Intérêt clinique de la corrélation phénotype/génotype pour la prise en charge des carcinomes urothéliaux de la voie excrétrice supérieure (CUVES)

20 janvier 2007

Mots clés : phénotye, génotype, Cancer, Carcinome, urothélial, urothéliaux, Voie excrétrice supérieure
Auteurs : Morgan ROUPRÊT
Référence : Progrès FMC, 2006, 16, 4, 15-20
  • Les cancers de la vessie (90-95%) et les CUVES (5-10%) sont des carcinomes urothéliaux dont les mécanismes de carcinogenèse sont distincts.

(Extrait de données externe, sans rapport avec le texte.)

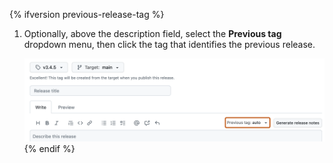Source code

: {% ifversion previous-release-tag %}
1. Optionally, above the description field, select the **Previous tag** dropdown menu, then click the tag that identifies the previous release.

   ![Screenshot of the "New release" form. A dropdown menu, labeled "Previous tag: auto", is highlighted with an orange outline.](/assets/images/help/releases/releases-tag-previous-release.png)
{% endif %}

  • Les instabilités microsatellites (MSI) sont un indicateur de l'expansion clonale des cancers, initialement identifié dans le syndrome "Hereditary Non Polyposis Colorectal Carcinoma" (HNPCC).
  • Les CUVES sont présentes chez 5% des patients HNPCC. On retrouve un statut MSI élevé dans 20% des CUVES sporadiques.
  • En présence d'un statut MSI élevé une prédisposition au cancer héréditaire doit être recherchée, notamment en cas de CUVES survenant à un âge inférieur à 60 ans ou lorsqu'il existe un antécédent personnel ou familial de cancer du spectre HNPCC.
  • Le risque génétique de développer une UUT-TCC est multifactorielle. Certains facteurs génétiques de susceptibilité (polymorphisme génétique) font varier les capacités d'activation du métabolisme des carcinogènes environnementaux entre les individus.
  • Les CUVES invasives ont un mauvais pronostic. La survie à 5 ans est inférieure à 50% pour les stades T2-T3 et inférieure à 10% pour les T4 ou N+/M+. Les principaux facteurs pronostics sont l'âge, le grade et le stade tumoral.
  • Un statut MSI élevé est prédictif d'une meilleure survie notamment chez les patients avec un CUVES invasif.
  • L'étude immunohistochimique de la E-Cadherin est utile pour déterminer le potentiel de récidive du CUVES.